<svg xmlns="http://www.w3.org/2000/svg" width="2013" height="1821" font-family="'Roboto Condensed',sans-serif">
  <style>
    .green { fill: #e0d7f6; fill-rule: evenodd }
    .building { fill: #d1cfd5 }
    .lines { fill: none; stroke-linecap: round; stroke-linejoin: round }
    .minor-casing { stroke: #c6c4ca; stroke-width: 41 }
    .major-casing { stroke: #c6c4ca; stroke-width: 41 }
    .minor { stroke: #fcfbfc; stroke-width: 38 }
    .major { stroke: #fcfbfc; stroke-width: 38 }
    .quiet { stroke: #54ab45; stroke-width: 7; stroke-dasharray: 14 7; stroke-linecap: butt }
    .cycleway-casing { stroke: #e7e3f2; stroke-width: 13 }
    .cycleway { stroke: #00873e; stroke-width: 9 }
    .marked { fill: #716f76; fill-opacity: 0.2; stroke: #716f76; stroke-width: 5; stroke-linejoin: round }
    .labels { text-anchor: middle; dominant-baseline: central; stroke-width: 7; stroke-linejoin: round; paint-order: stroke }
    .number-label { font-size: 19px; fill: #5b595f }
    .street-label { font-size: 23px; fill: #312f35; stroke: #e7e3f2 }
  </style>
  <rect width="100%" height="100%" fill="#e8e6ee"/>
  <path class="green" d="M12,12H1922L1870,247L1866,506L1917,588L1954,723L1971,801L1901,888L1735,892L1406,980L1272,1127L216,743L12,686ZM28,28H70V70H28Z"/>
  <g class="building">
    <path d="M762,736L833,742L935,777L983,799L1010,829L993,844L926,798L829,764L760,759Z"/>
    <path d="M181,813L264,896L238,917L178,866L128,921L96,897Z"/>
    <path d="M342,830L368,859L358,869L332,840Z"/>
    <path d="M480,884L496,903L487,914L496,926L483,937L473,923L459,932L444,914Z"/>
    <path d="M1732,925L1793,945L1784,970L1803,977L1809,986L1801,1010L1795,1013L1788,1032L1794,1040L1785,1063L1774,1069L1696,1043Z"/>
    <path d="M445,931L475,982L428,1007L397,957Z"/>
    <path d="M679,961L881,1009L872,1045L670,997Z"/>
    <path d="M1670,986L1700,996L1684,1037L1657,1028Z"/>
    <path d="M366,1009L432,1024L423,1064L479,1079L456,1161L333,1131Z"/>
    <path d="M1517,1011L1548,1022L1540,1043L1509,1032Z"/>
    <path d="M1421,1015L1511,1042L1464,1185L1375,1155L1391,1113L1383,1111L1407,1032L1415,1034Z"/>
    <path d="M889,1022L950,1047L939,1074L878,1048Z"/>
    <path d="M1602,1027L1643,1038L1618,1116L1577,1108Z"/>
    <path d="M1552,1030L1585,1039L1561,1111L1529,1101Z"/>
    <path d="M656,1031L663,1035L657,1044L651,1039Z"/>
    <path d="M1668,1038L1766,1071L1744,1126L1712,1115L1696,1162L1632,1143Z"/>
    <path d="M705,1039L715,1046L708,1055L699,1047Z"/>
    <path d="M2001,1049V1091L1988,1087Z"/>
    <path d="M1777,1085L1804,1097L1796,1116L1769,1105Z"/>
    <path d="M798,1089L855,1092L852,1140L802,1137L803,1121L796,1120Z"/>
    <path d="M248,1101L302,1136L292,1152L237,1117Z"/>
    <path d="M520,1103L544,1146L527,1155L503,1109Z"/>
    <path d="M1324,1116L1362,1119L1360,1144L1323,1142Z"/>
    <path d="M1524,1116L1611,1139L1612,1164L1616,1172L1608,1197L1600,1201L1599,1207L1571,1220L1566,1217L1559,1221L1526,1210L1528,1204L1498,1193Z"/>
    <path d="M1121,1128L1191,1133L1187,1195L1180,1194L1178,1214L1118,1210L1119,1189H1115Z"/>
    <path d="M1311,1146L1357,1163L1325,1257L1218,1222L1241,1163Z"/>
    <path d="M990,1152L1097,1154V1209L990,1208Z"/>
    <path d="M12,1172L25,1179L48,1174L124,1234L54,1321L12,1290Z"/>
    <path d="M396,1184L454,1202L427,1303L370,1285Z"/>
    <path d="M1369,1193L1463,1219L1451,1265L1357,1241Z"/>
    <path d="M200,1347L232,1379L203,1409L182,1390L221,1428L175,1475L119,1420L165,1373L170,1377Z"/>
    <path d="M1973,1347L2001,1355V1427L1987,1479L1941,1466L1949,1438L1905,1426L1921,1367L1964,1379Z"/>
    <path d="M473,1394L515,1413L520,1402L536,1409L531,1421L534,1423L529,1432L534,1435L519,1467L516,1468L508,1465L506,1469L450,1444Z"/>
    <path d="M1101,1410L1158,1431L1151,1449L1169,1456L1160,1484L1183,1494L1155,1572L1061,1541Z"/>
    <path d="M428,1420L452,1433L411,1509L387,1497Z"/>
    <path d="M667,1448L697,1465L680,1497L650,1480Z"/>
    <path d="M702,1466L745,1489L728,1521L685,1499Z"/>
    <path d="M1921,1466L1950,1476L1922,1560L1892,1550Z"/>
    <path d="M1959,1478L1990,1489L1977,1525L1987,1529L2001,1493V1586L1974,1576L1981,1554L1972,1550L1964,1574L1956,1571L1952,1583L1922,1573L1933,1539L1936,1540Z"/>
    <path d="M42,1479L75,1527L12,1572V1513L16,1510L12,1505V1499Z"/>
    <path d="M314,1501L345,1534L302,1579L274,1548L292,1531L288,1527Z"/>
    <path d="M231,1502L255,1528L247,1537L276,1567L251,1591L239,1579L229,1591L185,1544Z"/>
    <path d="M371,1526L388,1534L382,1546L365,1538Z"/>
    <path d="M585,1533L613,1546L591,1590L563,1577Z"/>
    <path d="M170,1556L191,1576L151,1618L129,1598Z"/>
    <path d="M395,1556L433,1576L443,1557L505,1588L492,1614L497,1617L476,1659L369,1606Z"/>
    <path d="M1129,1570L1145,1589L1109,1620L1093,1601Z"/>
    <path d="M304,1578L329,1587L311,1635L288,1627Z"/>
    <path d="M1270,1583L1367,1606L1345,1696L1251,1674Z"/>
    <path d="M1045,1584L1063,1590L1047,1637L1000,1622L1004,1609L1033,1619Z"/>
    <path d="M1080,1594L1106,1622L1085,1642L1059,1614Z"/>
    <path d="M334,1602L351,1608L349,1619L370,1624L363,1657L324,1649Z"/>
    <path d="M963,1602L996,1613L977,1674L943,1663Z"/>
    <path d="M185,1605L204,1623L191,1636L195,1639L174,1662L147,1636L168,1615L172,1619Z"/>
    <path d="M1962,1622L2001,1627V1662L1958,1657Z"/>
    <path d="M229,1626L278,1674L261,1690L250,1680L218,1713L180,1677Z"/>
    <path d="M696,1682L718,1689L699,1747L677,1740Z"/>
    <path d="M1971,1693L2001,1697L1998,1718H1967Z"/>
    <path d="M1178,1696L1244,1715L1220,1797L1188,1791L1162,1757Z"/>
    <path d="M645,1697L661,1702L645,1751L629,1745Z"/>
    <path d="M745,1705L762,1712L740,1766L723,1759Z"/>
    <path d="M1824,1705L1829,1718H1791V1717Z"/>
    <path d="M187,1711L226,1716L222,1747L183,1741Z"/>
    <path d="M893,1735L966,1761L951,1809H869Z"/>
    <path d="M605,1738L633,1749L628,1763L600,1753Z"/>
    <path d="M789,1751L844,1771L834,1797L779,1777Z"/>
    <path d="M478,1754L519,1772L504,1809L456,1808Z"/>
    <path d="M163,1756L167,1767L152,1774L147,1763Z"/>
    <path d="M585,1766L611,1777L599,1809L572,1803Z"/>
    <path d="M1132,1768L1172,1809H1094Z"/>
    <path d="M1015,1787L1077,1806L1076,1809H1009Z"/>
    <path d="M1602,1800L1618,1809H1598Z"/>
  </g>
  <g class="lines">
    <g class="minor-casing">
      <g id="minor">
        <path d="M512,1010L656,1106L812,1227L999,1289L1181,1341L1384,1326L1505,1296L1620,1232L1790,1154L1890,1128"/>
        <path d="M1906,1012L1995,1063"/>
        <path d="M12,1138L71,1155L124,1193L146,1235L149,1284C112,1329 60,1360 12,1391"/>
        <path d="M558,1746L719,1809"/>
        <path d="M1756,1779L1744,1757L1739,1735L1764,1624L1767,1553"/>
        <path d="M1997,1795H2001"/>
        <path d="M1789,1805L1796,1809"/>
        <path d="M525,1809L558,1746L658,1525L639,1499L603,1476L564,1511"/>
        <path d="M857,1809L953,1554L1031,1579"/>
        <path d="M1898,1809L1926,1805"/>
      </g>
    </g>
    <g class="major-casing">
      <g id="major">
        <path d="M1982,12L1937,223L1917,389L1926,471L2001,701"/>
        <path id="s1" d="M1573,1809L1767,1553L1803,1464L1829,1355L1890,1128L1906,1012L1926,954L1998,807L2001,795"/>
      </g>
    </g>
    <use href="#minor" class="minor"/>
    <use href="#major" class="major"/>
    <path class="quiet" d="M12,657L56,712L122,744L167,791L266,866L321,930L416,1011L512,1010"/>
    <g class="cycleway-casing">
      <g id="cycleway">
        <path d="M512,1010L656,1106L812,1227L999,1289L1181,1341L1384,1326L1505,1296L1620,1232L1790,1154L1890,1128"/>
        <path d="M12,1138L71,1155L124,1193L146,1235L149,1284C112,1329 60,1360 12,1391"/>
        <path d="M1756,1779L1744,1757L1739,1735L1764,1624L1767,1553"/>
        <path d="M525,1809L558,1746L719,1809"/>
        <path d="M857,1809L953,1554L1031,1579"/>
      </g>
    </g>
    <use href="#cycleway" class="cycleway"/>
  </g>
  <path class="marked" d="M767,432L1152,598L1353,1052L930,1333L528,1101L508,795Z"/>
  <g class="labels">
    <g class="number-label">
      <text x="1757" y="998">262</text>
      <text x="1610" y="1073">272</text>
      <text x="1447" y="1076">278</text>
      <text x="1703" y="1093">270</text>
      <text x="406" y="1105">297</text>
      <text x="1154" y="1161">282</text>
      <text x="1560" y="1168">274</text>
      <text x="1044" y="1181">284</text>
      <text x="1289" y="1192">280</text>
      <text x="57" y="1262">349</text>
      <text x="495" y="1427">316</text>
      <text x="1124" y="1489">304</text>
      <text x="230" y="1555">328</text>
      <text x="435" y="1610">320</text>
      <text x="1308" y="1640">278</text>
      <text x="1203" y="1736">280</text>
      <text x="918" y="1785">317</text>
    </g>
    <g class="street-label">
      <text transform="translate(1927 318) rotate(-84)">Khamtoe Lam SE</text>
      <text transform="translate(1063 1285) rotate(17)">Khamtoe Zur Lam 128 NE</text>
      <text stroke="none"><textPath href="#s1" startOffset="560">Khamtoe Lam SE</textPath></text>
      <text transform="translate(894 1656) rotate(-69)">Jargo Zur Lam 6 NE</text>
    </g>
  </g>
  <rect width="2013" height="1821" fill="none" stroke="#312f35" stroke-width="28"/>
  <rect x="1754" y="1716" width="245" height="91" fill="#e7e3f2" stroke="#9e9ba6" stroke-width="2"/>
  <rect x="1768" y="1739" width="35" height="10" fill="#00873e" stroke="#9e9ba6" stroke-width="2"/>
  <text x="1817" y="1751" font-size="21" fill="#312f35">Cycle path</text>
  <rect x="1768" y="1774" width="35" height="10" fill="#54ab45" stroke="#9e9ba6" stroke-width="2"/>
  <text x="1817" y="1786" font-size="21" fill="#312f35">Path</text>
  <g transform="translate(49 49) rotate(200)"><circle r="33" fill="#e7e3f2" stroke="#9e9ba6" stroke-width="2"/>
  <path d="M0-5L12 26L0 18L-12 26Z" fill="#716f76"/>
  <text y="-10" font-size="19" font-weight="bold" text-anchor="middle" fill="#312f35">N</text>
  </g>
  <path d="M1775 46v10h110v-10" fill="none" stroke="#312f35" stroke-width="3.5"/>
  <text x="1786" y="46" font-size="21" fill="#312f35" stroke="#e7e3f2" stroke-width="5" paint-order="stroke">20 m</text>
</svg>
═══
EXERCISE:
From the data above, show each line that contains "lines".

YOUR SOLUTION:
    .lines { fill: none; stroke-linecap: round; stroke-linejoin: round }
  <g class="lines">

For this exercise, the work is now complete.